We also welcome the small (but hopefully growing) qualitative body of literature that brings to life carers’ personal experiences of suicide, homicide and self-harm [3
]. Reading stories from other carers can be helpful as it creates a sense of recognition and feeling of being with others, even if they are not in the room. Stories and quotes reported by qualitative studies should inform future research, and could be used to initiate discussions with carers on the triggers that might lead a carer to self-harm; commit suicide; or harm, abuse or yell at the person they care for. This might help with the sensitivity around talking to people about this in a research setting, and also help involve carers in shaping the directions of this research—as we have done with this commentary.
(7) Keep our stories safe.
This is an extremely difficult subject area to research, and one within which carers may have an issue with openness and honesty.

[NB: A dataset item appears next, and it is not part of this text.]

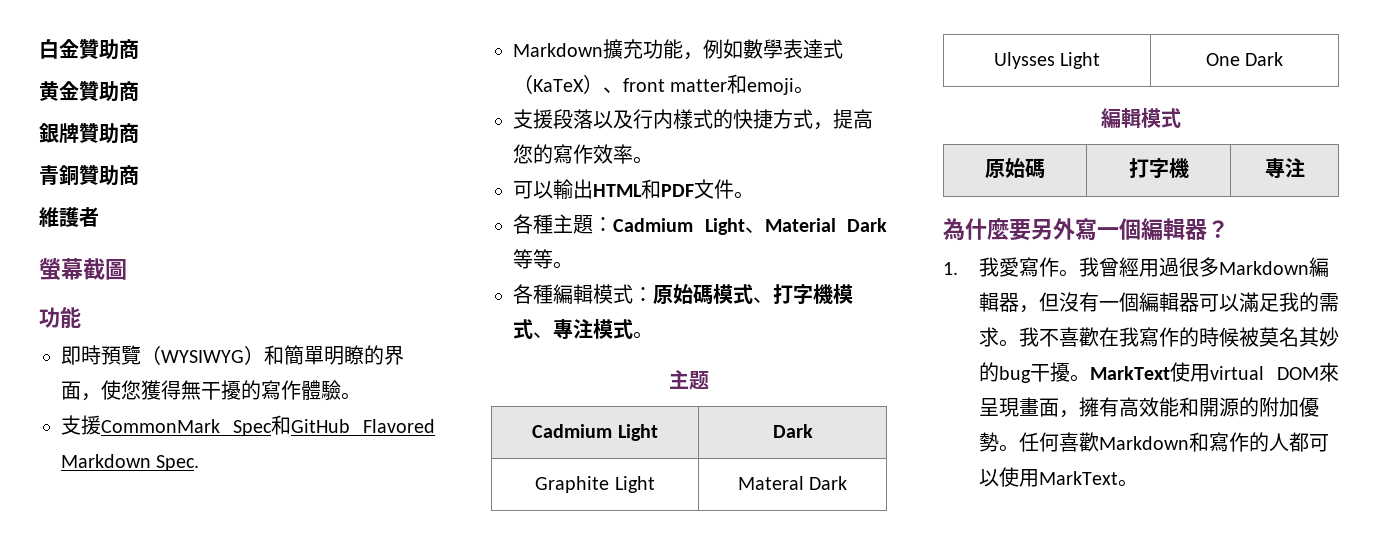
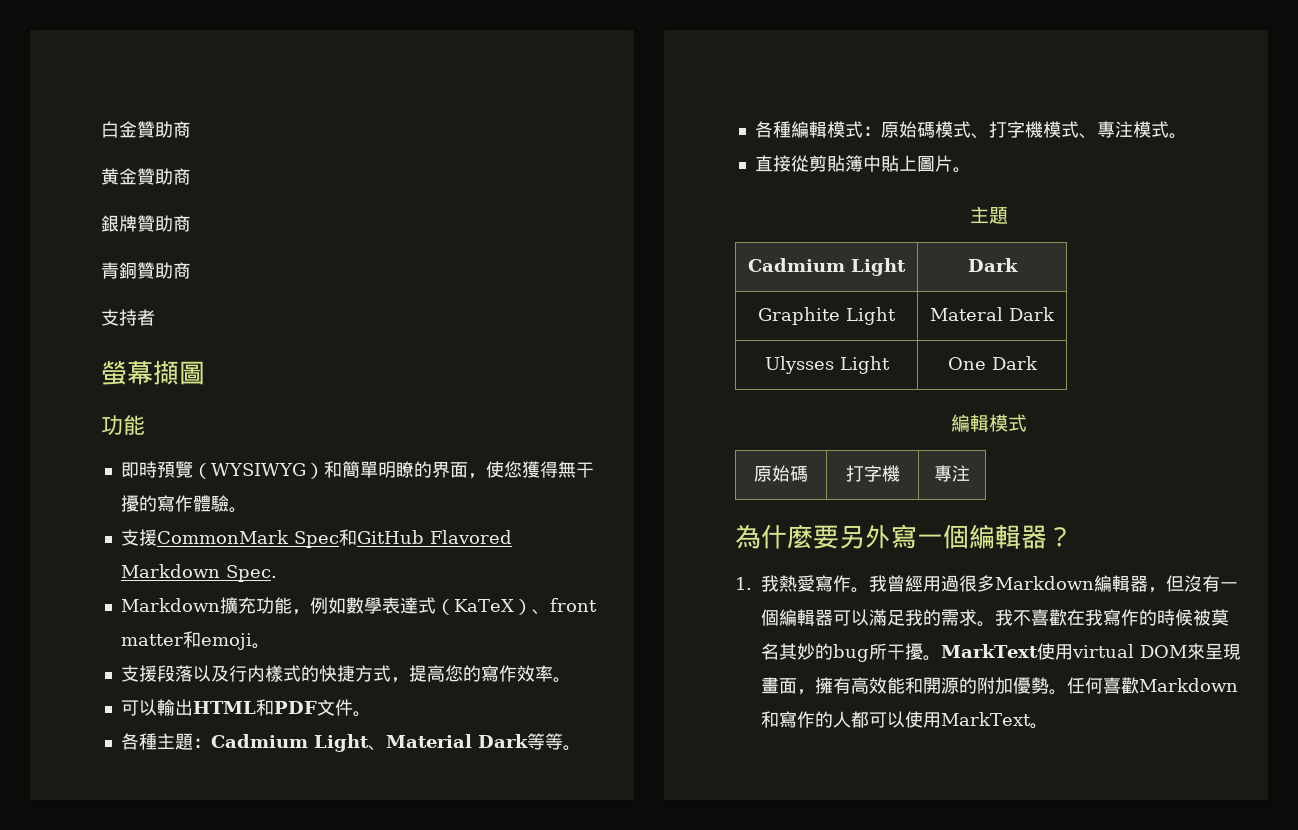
[39,207,79,227] 維護 -> [101,309,137,326] 支持
[83,258,105,280] 截 -> [153,360,179,385] 擷
[669,370,709,390] // 主题 -> [754,155,971,173] [970,206,1008,224] // 直接從剪貼簿中貼上圖片。 // 主題
(999, 267) none -> [779,575,797,592] 熱
(1031, 374) none -> [869,643,887,660] 所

The fear of acknowledgment of their own thoughts is problematic, made worse by the fear of judgement and prosecution. Discussion about harm to themselves may be less hard to discuss than their thoughts of harming another. One way around the sensitivity could be to start research with those who are no longer exposed to fear of prosecution or judgement, perhaps people who were carers in the past. Carers are only likely to answer questions honestly if they are in a trusted setting, for example, with a nurse or stranger, and reassured that anything they disclose is confidential, and that they will not get prosecuted, but will get help if anything they disclose warrants immediate concern. Sensitive, non-judgmental questions asked by a person who has awareness and understanding of caring and its difficulties is paramount. Information needs to be provided on why the questions are being asked, and what will happen to the information given by the carer. Carers need to be provided with the option of being interviewed individually or in a group, and with information about services that can help. We appreciate that there are ethical challenges to this work, and encourage researchers to work with carers to address these, including how to break confidentiality if stories of harm are disclosed.
As carers, we value research on suicide, homicide and self-harm, but our decision to remain anonymous in this paper is a stark reflection of the fear, stigma and misinformation that still exists around both caring and issues of suicide, homicide and self-harm. It is also clear that much remains to be understood about these complex phenomena and how to best address them in policy and practice. The recommendations above come from carers who are familiar with the existing research and have a lived experience of suicidal ideation and self-harm. It is their road map for the future.